Israel is signed up to that declaration, yet, as reported in Times Higher Education and elsewhere, it has made it harder and harder for international scholars to teach at Palestinian universities, driving one institution to launch legal action.

Israeli journalist Amira Hass asserts that Israel’s creation of a Kafkaesque bureaucratic nightmare for any international scholar wishing to teach at a Palestinian university is part of the larger logic of Israel’s occupation of Palestine, which involves an “onslaught against the Palestinian people [that] is multisystemic”. That logic involves the continual denial of basic human rights to the Palestinians, including the right to education. Indeed, an attack on the right to education is an attack on the ensemble of rights that allow individuals to participate fully in the world.

The reason that international scholars are important to any university, in any part of the world, is that they provide unique perspectives emanating from different cultures and places, and enrich the intellectual conversation among students and faculty. International scholars help train those students for global citizenship and, in turn, those students help visiting scholars to understand their country and culture better. 

A statement from the Committee on Academic Freedom of the US-based Middle East Studies Association addresses all of these issues. It asserts that Israel’s actions “imperil the right of Palestinians to education, isolate the Palestinian community from the rest of the world, and may eventually cause severe harm to the educational and employment opportunities of the next generation of Palestinian students.”

This is more than simple harassment. These actions are intended to show the deep reach of the Israeli state into all aspects of Palestinian life. In this case, it is interference with whatever semblance of normal functioning Palestinian universities might have. It sends the message that Israel does not want international scholars in the Occupied Palestinian Territories, and that if one wants to travel there to teach, Israel will make that as hard as possible.

The data:
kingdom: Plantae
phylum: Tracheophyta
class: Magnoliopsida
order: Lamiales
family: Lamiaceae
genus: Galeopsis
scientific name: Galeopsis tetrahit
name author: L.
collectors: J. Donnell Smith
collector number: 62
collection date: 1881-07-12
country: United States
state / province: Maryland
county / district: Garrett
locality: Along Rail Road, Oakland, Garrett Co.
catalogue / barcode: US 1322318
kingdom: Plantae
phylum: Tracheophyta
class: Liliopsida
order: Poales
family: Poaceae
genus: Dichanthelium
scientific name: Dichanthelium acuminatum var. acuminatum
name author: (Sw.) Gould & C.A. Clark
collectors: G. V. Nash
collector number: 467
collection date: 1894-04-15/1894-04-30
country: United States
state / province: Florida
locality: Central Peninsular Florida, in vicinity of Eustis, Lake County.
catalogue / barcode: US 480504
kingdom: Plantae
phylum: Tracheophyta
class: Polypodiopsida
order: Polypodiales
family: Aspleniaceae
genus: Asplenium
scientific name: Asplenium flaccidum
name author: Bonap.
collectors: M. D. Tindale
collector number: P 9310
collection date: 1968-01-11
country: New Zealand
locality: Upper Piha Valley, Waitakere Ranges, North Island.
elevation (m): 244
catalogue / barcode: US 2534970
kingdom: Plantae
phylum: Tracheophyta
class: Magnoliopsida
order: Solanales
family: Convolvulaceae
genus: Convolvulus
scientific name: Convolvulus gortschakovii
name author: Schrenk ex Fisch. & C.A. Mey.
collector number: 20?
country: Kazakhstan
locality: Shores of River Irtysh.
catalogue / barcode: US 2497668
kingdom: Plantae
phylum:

To do:
(A) Copy the passage on international scholars at Palestinian universities from "Israeli journalist Amira" to "in the world.".
(B) Write a continuation of the passage on international scholars at Palestinian universities, starting after its last sentence.
The lines are not needed for what is asked here.

Responses to the exercise:
(A)
Israeli journalist Amira Hass asserts that Israel’s creation of a Kafkaesque bureaucratic nightmare for any international scholar wishing to teach at a Palestinian university is part of the larger logic of Israel’s occupation of Palestine, which involves an “onslaught against the Palestinian people [that] is multisystemic”. That logic involves the continual denial of basic human rights to the Palestinians, including the right to education. Indeed, an attack on the right to education is an attack on the ensemble of rights that allow individuals to participate fully in the world.

(B)
The picture is quite different for international scholars coming to teach at Israeli universities. In another article, Hass notes: “There is a clear and convenient Interior Ministry procedure for hiring foreign academics by Israeli universities. For West Bank universities, there is no parallel procedure – and it must be an Israeli one, because Israel controls the borders and determines who enters the Palestinian enclaves.”

It is precisely this “lack of parallels” that indicates the dramatically uneven situation for Palestinians – in terms not only of education but all aspects of everyday life, including the hopes young people might have for the future.

The UN Convention on the Rights of the Child, ratified by Israel in 1991, recognises the importance of childhood as a crucial time for growth and development. It also recognises childhood as a time of increased vulnerability. The organisation Defense for Children International-Palestine reports that in its 2014 attack on Gaza, Israel damaged more than 200 schools, and completely destroyed 29 others. In that attack, more than 1,000 Palestinian children were permanently disabled, and the World Health Organization has reported a massive mental health crisis among children in Gaza.

While the denial of visas to international scholars might seem a small inconvenience by comparison, put into the context of the overall weakened conditions of Palestinian schools and universities, as well as the totality of deprivation the Palestinians suffer under, it is a terrible thing indeed. The international community, especially the international academic community, needs to wake up.

David Palumbo-Liu is Louise Hewlett Nixon professor of comparative literature and, by courtesy, of English at Stanford University.